In code, we use J.s or K.s as a tuple to represents the number of SDP cone constraints and the number of the rows or columns of the matrix in each SDP cone. For example, if we have three SDP cone constraints $$\boldsymbol{x}{1}\succeq{S_{+}} 0,\boldsymbol{x}{2}\succeq{S_{+}} 0$$ and $$\boldsymbol{x}{3} \succeq{S_{+}} 0$$ and $$\boldsymbol{x}_{i}\in \mathbb{ R }^{i^2}$$ for any $$i = 1,2,3$$. Then K.s = (1,2,3).

Solving the Sample CLP

Now, we can define and solve the sample CLP given in the beginning of this section by the following code:

import sdpap
import numpy as np

A = np.array([
    [-10, -4, -4, 0],
    [0, 0, 0, 8],
    [0, 8, 8, 2]
])

b = np.array([
    [-48],
    [8],
    [-20]
])

c = np.array([
    [11],
    [0],
    [0],
    [-23]
])

K = sdpap.SymCone(s=(2,))
J = sdpap.SymCone(f=3)

x, y, sdpapinfo , timeinfo , sdpainfo = sdpap.solve(A,b,c,K,J)

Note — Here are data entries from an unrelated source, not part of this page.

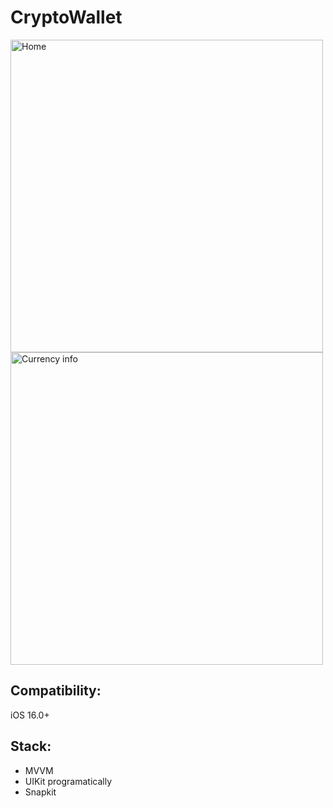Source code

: # CryptoWallet

<img width="500" alt="Home" src="https://github.com/user-attachments/assets/fa0b0686-da41-4160-95b6-a602c4d272f6" />
<img width="500" alt="Currency info" src="https://github.com/user-attachments/assets/f7fb037d-4dfe-42d8-b801-62f609f287e3" />

## Compatibility: 
iOS 16.0+

## Stack: 
- MVVM
- UIKit programatically
- Snapkit
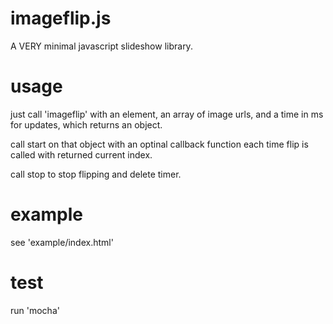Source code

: imageflip.js
============

A VERY minimal javascript slideshow library.

# usage
just call 'imageflip' with an element, an array of image urls, and a time in ms for updates, which returns an object.

call start on that object with an optinal callback function each time flip is called with returned current index.

call stop to stop flipping and delete timer.

# example
see 'example/index.html'

# test
run 'mocha'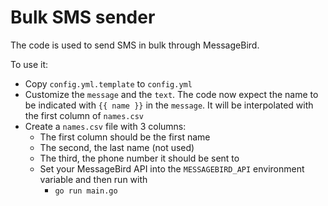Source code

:# Bulk SMS sender

The code is used to send SMS in bulk through MessageBird.

To use it:

- Copy `config.yml.template` to `config.yml`
- Customize the `message` and the `text`. The code now expect the name to be indicated with `{{ name }}` in the `message`. It will be interpolated with the first column of `names.csv`
- Create a `names.csv` file with 3 columns:
    - The first column should be the first name
    - The second, the last name (not used)
    - The third, the phone number it should be sent to
    - Set your MessageBird API into the `MESSAGEBIRD_API` environment variable and then run with
        - `go run main.go`





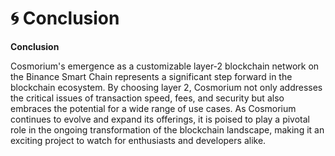# 🌀 Conclusion

**Conclusion**

Cosmorium's emergence as a customizable layer-2 blockchain network on the Binance Smart Chain represents a significant step forward in the blockchain ecosystem. By choosing layer 2, Cosmorium not only addresses the critical issues of transaction speed, fees, and security but also embraces the potential for a wide range of use cases. As Cosmorium continues to evolve and expand its offerings, it is poised to play a pivotal role in the ongoing transformation of the blockchain landscape, making it an exciting project to watch for enthusiasts and developers alike.
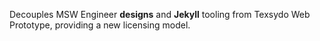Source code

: Decouples MSW Engineer **designs** and **Jekyll** tooling from Texsydo Web
Prototype, providing a new licensing model.
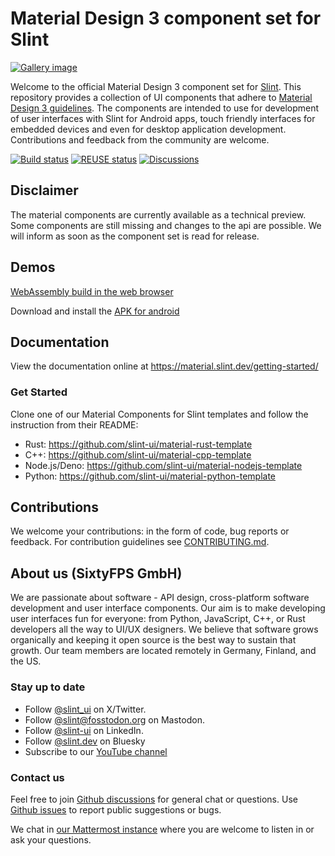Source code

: <!-- Copyright © SixtyFPS GmbH <info@slint.dev> ; SPDX-License-Identifier: MIT -->

# Material Design 3 component set for Slint

[![Gallery image](https://material.slint.dev/tablet-material.webp)](examples/gallery)

Welcome to the official Material Design 3 component set for [Slint](https://slint.dev). This repository provides a collection of UI components that adhere to [Material Design 3 guidelines](https://m3.material.io/).
The components are intended to use for development of user interfaces with Slint for Android apps, touch friendly interfaces for embedded devices and even for desktop application development.
Contributions and feedback from the community are welcome.

[![Build status](https://github.com/slint-ui/material-components/actions/workflows/autofix.yaml/badge.svg)](https://github.com/slint-ui/material-components/actions/workflows/autofix.yaml)
[![REUSE status](https://api.reuse.software/badge/github.com/slint-ui/material-components)](https://api.reuse.software/info/github.com/slint-ui/material-components)
[![Discussions](https://img.shields.io/github/discussions/slint-ui/material-components)](https://github.com/slint-ui/material-components/discussions)

## Disclaimer

The material components are currently available as a technical preview. Some components are still missing and changes to the api
are possible. We will inform as soon as the component set is read for release.

## Demos

[WebAssembly build in the web browser](https://material.slint.dev/wasm/)

Download and install the [APK for android](https://material.slint.dev/apk/slint_material.apk)

## Documentation

View the documentation online at https://material.slint.dev/getting-started/

### Get Started

Clone one of our Material Components for Slint templates and follow the instruction from their README:

 - Rust: https://github.com/slint-ui/material-rust-template
 - C++: https://github.com/slint-ui/material-cpp-template
 - Node.js/Deno: https://github.com/slint-ui/material-nodejs-template
 - Python: https://github.com/slint-ui/material-python-template

## Contributions

We welcome your contributions: in the form of code, bug reports or feedback.
For contribution guidelines see [CONTRIBUTING.md](CONTRIBUTING.md).

## About us (SixtyFPS GmbH)

We are passionate about software - API design, cross-platform software
development and user interface components. Our aim is to make developing user
interfaces fun for everyone: from Python, JavaScript, C++, or Rust developers all the
way to UI/UX designers. We believe that software grows organically and keeping
it open source is the best way to sustain that growth. Our team members are
located remotely in Germany, Finland, and the US.

### Stay up to date

- Follow [@slint_ui](https://twitter.com/slint_ui) on X/Twitter.
- Follow [@slint@fosstodon.org](https://mastodon.social/@slint@fosstodon.org) on Mastodon.
- Follow [@slint-ui](https://www.linkedin.com/company/slint-ui/) on LinkedIn.
- Follow [@slint.dev](https://bsky.app/profile/slint.dev) on Bluesky
- Subscribe to our [YouTube channel](https://www.youtube.com/@Slint-UI)

### Contact us

Feel free to join [Github discussions](https://github.com/slint-ui/material-components/discussions)
for general chat or questions. Use [Github issues](https://github.com/slint-ui/material-components/issues)
to report public suggestions or bugs.

We chat in [our Mattermost instance](https://chat.slint.dev) where you are
welcome to listen in or ask your questions.
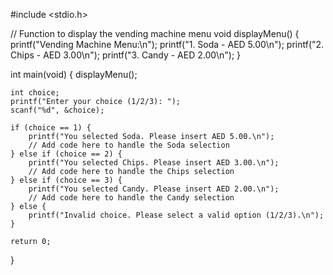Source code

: #include <stdio.h>

// Function to display the vending machine menu
void displayMenu() {
    printf("Vending Machine Menu:\n");
    printf("1. Soda -  AED 5.00\n");
    printf("2. Chips - AED 3.00\n");
    printf("3. Candy - AED 2.00\n");
}

int main(void) {
    displayMenu();

    int choice;
    printf("Enter your choice (1/2/3): ");
    scanf("%d", &choice);

    if (choice == 1) {
        printf("You selected Soda. Please insert AED 5.00.\n");
        // Add code here to handle the Soda selection
    } else if (choice == 2) {
        printf("You selected Chips. Please insert AED 3.00.\n");
        // Add code here to handle the Chips selection
    } else if (choice == 3) {
        printf("You selected Candy. Please insert AED 2.00.\n");
        // Add code here to handle the Candy selection
    } else {
        printf("Invalid choice. Please select a valid option (1/2/3).\n");
    }

    return 0;
}
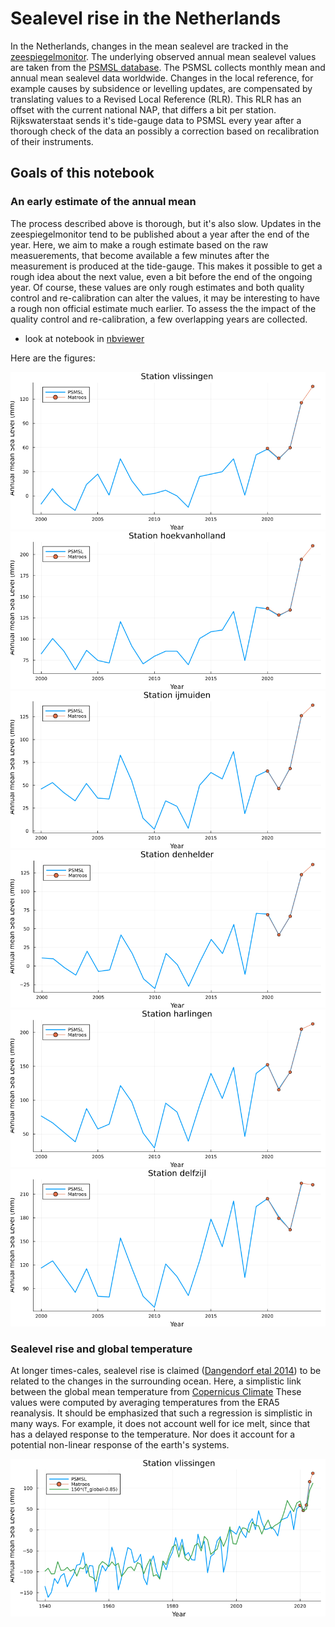 # Sealevel rise in the Netherlands

In the Netherlands, changes in the mean sealevel are tracked in the [zeespiegelmonitor](https://www.deltares.nl/expertise/onze-expertises/zeespiegelstijging/zeespiegelmonitor). The underlying observed annual mean sealevel values are taken from the [PSMSL database](https://psmsl.org/data/obtaining). The PSMSL collects monthly mean and annual mean sealevel data worldwide. Changes in the local reference, for example causes by subsidence or levelling updates, are compensated by translating values to a Revised Local Reference (RLR). This RLR has an offset with the current national NAP, that differs a bit per station. Rijkswaterstaat sends it's tide-gauge data to PSMSL every year after a thorough check of the data an possibly a correction based on recalibration of their instruments.

## Goals of this notebook

### An early estimate  of the annual mean

The process described above is thorough, but it's also slow. Updates in the zeespiegelmonitor tend to be published about a year after the end of the year. Here, we aim to make a rough estimate based on the raw measuerements, that become available a few minutes after the measurement is produced at the tide-gauge. This makes it possible to get a rough idea about the next value, even a bit before the end of the ongoing year.
Of course, these values are only rough estimates and both quality control and re-calibration can alter the values, it may be interesting to have a rough non official estimate much earlier. To assess the the impact of the quality control and re-calibration, a few overlapping years are collected.

- look at notebook in [nbviewer](https://nbviewer.ipython.org/github/robot144/sealevelrise/blob/main/dutch_sealevels.ipynb)

Here are the figures:

![vlissingen](https://raw.githubusercontent.com/robot144/sealevelrise/refs/heads/main/figures/series_vlissingen.png)
![hoekvanholland](https://raw.githubusercontent.com/robot144/sealevelrise/refs/heads/main/figures/series_hoekvanholland.png)
![ijmuiden](https://raw.githubusercontent.com/robot144/sealevelrise/refs/heads/main/figures/series_ijmuiden.png)
![denhelder](https://raw.githubusercontent.com/robot144/sealevelrise/refs/heads/main/figures/series_denhelder.png)
![harlinger](https://raw.githubusercontent.com/robot144/sealevelrise/refs/heads/main/figures/series_harlingen.png)
![delfzijl](https://raw.githubusercontent.com/robot144/sealevelrise/refs/heads/main/figures/series_delfzijl.png)

### Sealevel rise and global temperature

At longer times-cales, sealevel rise is claimed ([Dangendorf etal 2014](https://agupubs.onlinelibrary.wiley.com/doi/pdf/10.1002/2014JC009901)) to be related to the changes in the surrounding ocean. Here, a simplistic link between the global mean temperature from [Copernicus Climate](https://climate.copernicus.eu/copernicus-2024-virtually-certain-be-warmest-year-and-first-year-above-15degc) These values were computed by averaging temperatures from the ERA5 reanalysis.
It should be emphasized that such a regression is simplistic in many ways. For example, it does not account well for ice melt, since that has a delayed response to the temperature. Nor does it account for a potential non-linear response of the earth's systems.

![Vlissingen with linear regression on global temperature](https://raw.githubusercontent.com/robot144/sealevelrise/refs/heads/main/figures/series_vlissingen_including_regression_global_temperature.png)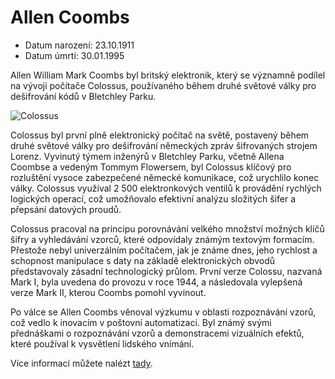 # Allen Coombs

- Datum narození: 23.10.1911
- Datum úmrtí: 30.01.1995


 <p>
Allen William Mark Coombs byl britský elektronik, který se významně podílel na vývoji počítače Colossus, používaného během druhé světové války pro dešifrování kódů v Bletchley Parku.</p>

 ![Colossus](https://upload.wikimedia.org/wikipedia/commons/4/4b/Colossus.jpg)

 <p>Colossus byl první plně elektronický počítač na světě, postavený během druhé světové války pro dešifrování německých zpráv šifrovaných strojem Lorenz. Vyvinutý týmem inženýrů v Bletchley Parku, včetně Allena Coombse a vedeným Tommym Flowersem, byl Colossus klíčový pro rozluštění vysoce zabezpečené německé komunikace, což urychlilo konec války. Colossus využíval 2 500 elektronkových ventilů k provádění rychlých logických operací, což umožňovalo efektivní analýzu složitých šifer a přepsání datových proudů.</p>

 <p>Colossus pracoval na principu porovnávání velkého množství možných klíčů šifry a vyhledávání vzorců, které odpovídaly známým textovým formacím. Přestože nebyl univerzálním počítačem, jak je známe dnes, jeho rychlost a schopnost manipulace s daty na základě elektronických obvodů představovaly zásadní technologický průlom. První verze Colossu, nazvaná Mark I, byla uvedena do provozu v roce 1944, a následovala vylepšená verze Mark II, kterou Coombs pomohl vyvinout.</p>

<p>Po válce se Allen Coombs věnoval výzkumu v oblasti rozpoznávání vzorů, což vedlo k inovacím v poštovní automatizaci. Byl známý svými přednáškami o rozpoznávání vzorů a demonstracemi vizuálních efektů, které používal k vysvětlení lidského vnímání.</p>



Více informací můžete nalézt [tady](https://en.wikipedia.org/wiki/Allen_Coombs).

The output will be as below:

---------- SDPAP Start ----------
SDPA start at [Sun Jan 26 20:41:26 2025]
NumThreads  is set as 12
Schur computation : DENSE 
Converted to SDPA internal data / Starting SDPA main loop
   mu      thetaP  thetaD  objP      objD      alphaP  alphaD  beta 
 0 1.0e+04 1.0e+00 1.0e+00 -0.00e+00 +1.20e+03 1.0e+00 9.1e-01 2.00e-01
 1 1.6e+03 0.0e+00 9.4e-02 +8.39e+02 +7.51e+01 2.3e+00 9.6e-01 2.00e-01
 2 1.7e+02 2.3e-16 3.6e-03 +1.96e+02 -3.74e+01 1.3e+00 1.0e+00 2.00e-01
 3 1.8e+01 2.9e-16 2.2e-17 -6.84e+00 -4.19e+01 9.9e-01 9.0e+01 1.00e-01
 4 1.9e+00 2.6e-16 1.8e-15 -3.81e+01 -4.19e+01 1.0e+00 1.0e+00 1.00e-01
 5 1.9e-01 2.7e-16 7.5e-18 -4.15e+01 -4.19e+01 1.0e+00 1.0e+00 1.00e-01
 6 1.9e-02 2.8e-16 7.5e-18 -4.19e+01 -4.19e+01 1.0e+00 9.0e+01 1.00e-01
 7 1.9e-03 2.9e-16 1.2e-15 -4.19e+01 -4.19e+01 1.0e+00 1.0e+00 1.00e-01
 8 1.9e-04 2.8e-16 2.2e-17 -4.19e+01 -4.19e+01 1.0e+00 1.0e+00 1.00e-01
 9 1.9e-05 2.7e-16 7.5e-18 -4.19e+01 -4.19e+01 1.0e+00 1.0e+00 1.00e-01
10 1.9e-06 2.9e-16 3.7e-18 -4.19e+01 -4.19e+01 1.0e+00 1.0e+00 1.00e-01

phase.value  = pdOPT     
   Iteration = 10
          mu = +1.9180668442023158e-06
relative gap = +9.1554505917001858e-08
        gap  = +3.8361336223147191e-06
     digits  = +7.0383202767393023e+00
objValPrimal = -4.1899996163866383e+01
objValDual   = -4.1900000000000006e+01
p.feas.error = +3.5690251616723664e-14
d.feas.error = +3.5527136788005009e-15
total time   = 0.003271
  main loop time = 0.003268
      total time = 0.003271
file  check time = 0.000000
file change time = 0.000003
file   read time = 0.000000
Converting optimal solution to CLP format
SDPA end at [Sun Jan 26 20:41:26 2025]
Start: getCLPresult
Making result infomation...
(Re)calculating feasibility errors for CLP converted solution.
/opt/anaconda3/lib/python3.12/site-packages/sdpap/sdpaputils.py:114: RuntimeWarning: k >= N - 1 for N * N square matrix. Attempting to use scipy.linalg.eig instead.
  eig = eigs(mat.toarray(), k=1, which='SM',
========================================
 SDPAP: Result
========================================
    SDPA.phase = pdOPT
     iteration = 10
    convMethod = LMI
     frvMethod = split
  domainMethod = none
   rangeMethod = none
     primalObj = +4.1900000000000006e+01
       dualObj = +4.1899996163866383e+01
    dualityGap = +9.1554505917001858e-08
   primalError = +3.5527136788005009e-15
     dualError = +0.0000000000000000e+00
   convertTime = 0.000166
     solveTime = 0.011680
retrievingTime = 0.000002
     totalTime = 0.011902
---------- SDPAP End ----------

The dictionary sdpainfo will contain the output of the backend solver. The dictionary sdpapinfo will contain the output of SDPA for Python (for the original CLP).